- [GIVEN PASSAGE]
-=-=-=-=-
Judicial Watch obtained the records through a January 2018 Freedom of Information Act (FOIA) lawsuit filed after the DOJ failed respond to a December 4, 2017 FOIA request (Judicial Watch v. U.S. Department of Justice (No. 1:18-cv-00154)). Judicial Watch is seeking all communications between FBI official Peter Strzok and FBI attorney Lisa Page.

The emails were released in response to a May 21 court order by U.S. District Judge Reggie B. Walton to the FBI to process 13,000 pages of records.

In an email thread starting at 6:34 a.m. on May 9, 2017, with the subject line “Comey’s Testimony on Huma Abedin Forwarding Emails Was Inaccurate – ProPublica” nearly a dozen top FBI officials scrambled to draft a letter to Congress about Comey’s May 3 Senate testimony.

This email thread was concerned with a May 8, 2017, ProPublica report stating that, “Comey’s most surprising revelation was that Huma Abedin — [Anthony] Weiner’s wife and a top Clinton deputy — had made ’a regular practice’ of forwarding ‘hundreds and thousands’ of Clinton messages to her husband, ‘some of which contain classified information.’ Comey testified that Abedin had done this so that the disgraced former congressman could print them out for her boss.… FBI officials have privately acknowledged that Comey misstated what Abedin did and what the FBI investigators found.”
-=-=-=-=-
- [DATA LISTING]
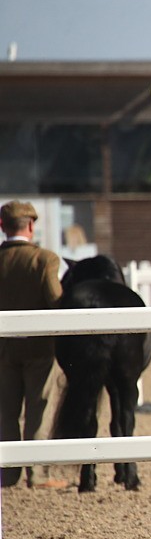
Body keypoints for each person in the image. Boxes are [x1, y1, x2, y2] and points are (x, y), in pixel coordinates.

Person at [0, 200, 68, 488]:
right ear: (30, 225)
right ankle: (37, 473)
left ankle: (8, 473)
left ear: (2, 226)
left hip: (3, 349)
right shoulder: (44, 260)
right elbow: (56, 300)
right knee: (39, 408)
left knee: (6, 412)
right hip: (39, 348)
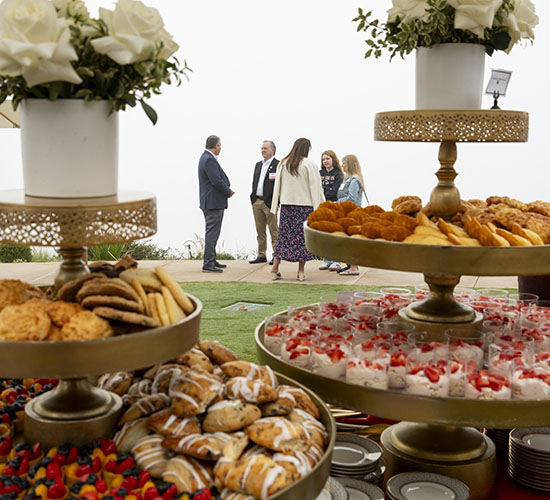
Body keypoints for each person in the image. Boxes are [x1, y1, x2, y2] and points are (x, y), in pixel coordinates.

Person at [270, 138, 324, 282]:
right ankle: (300, 272)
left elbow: (277, 187)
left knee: (283, 237)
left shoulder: (283, 163)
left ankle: (274, 269)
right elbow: (316, 187)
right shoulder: (309, 165)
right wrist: (319, 206)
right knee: (302, 240)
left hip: (287, 207)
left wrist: (275, 205)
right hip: (304, 207)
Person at [197, 135, 234, 273]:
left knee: (213, 233)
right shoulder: (208, 159)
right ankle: (208, 263)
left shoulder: (206, 158)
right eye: (220, 145)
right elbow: (216, 181)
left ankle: (211, 259)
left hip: (211, 202)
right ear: (216, 146)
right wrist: (228, 191)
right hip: (213, 203)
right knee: (212, 234)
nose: (220, 148)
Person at [249, 140, 279, 265]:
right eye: (262, 148)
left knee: (273, 230)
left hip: (270, 202)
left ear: (272, 150)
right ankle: (261, 255)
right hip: (257, 201)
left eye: (265, 148)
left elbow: (280, 184)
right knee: (260, 230)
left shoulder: (278, 165)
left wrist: (276, 202)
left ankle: (276, 255)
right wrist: (253, 198)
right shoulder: (258, 165)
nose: (263, 150)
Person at [337, 154, 365, 276]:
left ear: (350, 164)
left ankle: (353, 268)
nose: (342, 165)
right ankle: (350, 265)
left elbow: (352, 198)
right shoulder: (347, 179)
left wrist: (336, 202)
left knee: (351, 241)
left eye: (344, 163)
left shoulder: (354, 180)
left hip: (352, 214)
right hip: (346, 213)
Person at [318, 150, 344, 271]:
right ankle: (326, 260)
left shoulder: (338, 174)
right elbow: (317, 188)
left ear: (333, 159)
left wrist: (325, 190)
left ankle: (336, 261)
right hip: (322, 205)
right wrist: (326, 189)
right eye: (323, 159)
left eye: (327, 158)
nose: (325, 161)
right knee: (324, 234)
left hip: (334, 205)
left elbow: (335, 191)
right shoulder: (319, 173)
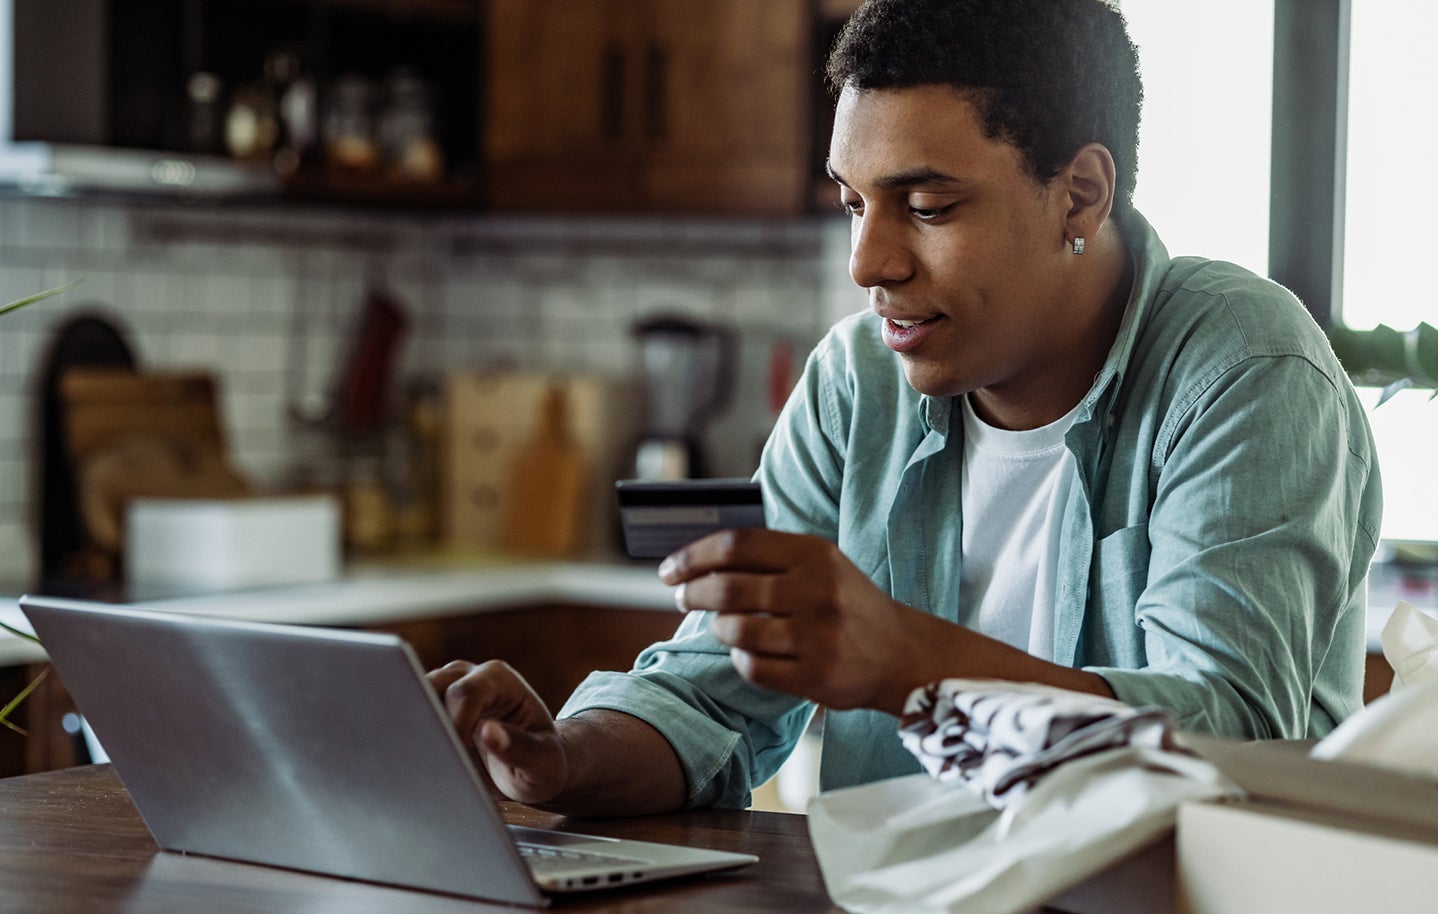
-=-=-=-=-
- [WHAT IS NEEDED] Reproduce the passage about the released FBI emails word for word, from "Judicial Watch obtained" to "attorney Lisa Page.".

- [RESPONSE TO THE EXERCISE]
Judicial Watch obtained the records through a January 2018 Freedom of Information Act (FOIA) lawsuit filed after the DOJ failed respond to a December 4, 2017 FOIA request (Judicial Watch v. U.S. Department of Justice (No. 1:18-cv-00154)). Judicial Watch is seeking all communications between FBI official Peter Strzok and FBI attorney Lisa Page.